Meno- Azaltarak, daha az.

Menuet- Mönüe- Üç zamanlı eski bir Fransız dansı.

Mesto- Üzgün.

Mesure- Mezür, Ölçü.

Metot- Yöntem. Çalgı ya da ses eğitiminde kullanılan çalışma kitapları.

Metronom- Bir müzik parçasının hızını belirleyen aygıt. Largo, Allegro, moderato gibi hız terimlerinin hangi sürede çalınacağını belirtir.

Mezzo- Yarım. Mezzo Forte- Orta Kuvvette gibi.

Mezzo Soprano- Soprano ile alto arası kadın sesi.

Mi- Nota adı. Almanlar ve İngilizler E harfi ile gösterir.

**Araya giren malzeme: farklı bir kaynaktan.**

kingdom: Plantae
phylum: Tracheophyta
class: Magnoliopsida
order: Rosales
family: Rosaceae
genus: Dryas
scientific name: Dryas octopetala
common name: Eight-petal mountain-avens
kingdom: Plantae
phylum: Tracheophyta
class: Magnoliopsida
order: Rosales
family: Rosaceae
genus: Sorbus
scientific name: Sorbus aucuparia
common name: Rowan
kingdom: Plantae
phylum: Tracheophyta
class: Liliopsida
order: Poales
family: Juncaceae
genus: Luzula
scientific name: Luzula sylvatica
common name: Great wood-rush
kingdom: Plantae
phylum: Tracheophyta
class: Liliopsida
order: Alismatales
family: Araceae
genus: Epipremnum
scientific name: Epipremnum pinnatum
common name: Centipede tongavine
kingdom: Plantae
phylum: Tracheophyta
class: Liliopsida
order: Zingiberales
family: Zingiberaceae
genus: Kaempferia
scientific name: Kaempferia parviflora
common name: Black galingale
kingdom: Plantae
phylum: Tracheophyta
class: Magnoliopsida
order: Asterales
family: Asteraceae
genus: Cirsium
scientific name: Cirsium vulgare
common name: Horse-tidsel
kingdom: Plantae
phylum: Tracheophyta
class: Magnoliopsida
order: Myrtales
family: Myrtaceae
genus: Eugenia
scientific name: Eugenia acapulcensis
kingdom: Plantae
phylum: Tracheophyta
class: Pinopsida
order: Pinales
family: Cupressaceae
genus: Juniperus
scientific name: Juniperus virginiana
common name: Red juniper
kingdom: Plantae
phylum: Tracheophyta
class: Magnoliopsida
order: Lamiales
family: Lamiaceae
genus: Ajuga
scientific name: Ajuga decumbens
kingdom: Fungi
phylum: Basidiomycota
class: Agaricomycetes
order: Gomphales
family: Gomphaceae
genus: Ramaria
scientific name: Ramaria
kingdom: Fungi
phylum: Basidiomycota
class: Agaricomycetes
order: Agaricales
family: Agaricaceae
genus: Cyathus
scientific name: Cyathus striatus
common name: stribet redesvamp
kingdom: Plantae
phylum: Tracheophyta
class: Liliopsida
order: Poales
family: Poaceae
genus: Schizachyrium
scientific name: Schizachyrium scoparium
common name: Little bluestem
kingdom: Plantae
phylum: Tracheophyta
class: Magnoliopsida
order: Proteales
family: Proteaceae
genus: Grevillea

Minör- 1) Bir makam, akor ya da gamın oluşma biçimi.

Misterioso- Gizemli.

Misurato- Ölçülü.

Mobile- Oynak, hareketli.

Mode- Mod, Makam.

Moderato- Orta hızda. Allegro Moderato- Çok hızlı değil.

Modülasyon- Bir tondan başka bir tona geçiş.

Moll- Minör.

Molto- Çok.

Monodi- Çalgı eşliğinde ya da eşliksiz tek sesle söylenen şarkı.

Monodram- Tek şarkıcı için yazılmış opera.

Monofoni- Elektro akustik.

Monoton- Tek düze, hep aynı tonda.

Morando- İzleyerek, biraz geriden.

Mordan- Genellikle klavsen müziğinde kullanılan süsleme.

Morendo- Sesin sönme derecesine gelinceye  kadar  hafifleyeceğini belirtir.

Mormorando- Mırıldanır gibi.

Mosso- Coşkulu, canlı. hareketli.

Motet- Çalgı eşliğinde ya da eşliksiz söylenen, dinsel ya da dinsel olmayan çok sesli müzik parçası.

Mottegiando- şakacı, alaycı.

Moto- Canlı, hareketli.

Moto Precedente- Önceki hızda.

Moto Primo- İlk hız gibi.

Mouvement- Hareket. Müzik yapıtlarının kendi içlerinde bir bütün olan fakat yapıtı bütünleyen bölümleri .

Munter- Coşkulu.

Müzikoloji- Müzik Bilimi.

Müzikomani- Aşırı, delicesine müzik düşkünlüğü.

Müzikoterapi- Hastalıkların iyileştirilmesinde müzikten yararlanılma yolları.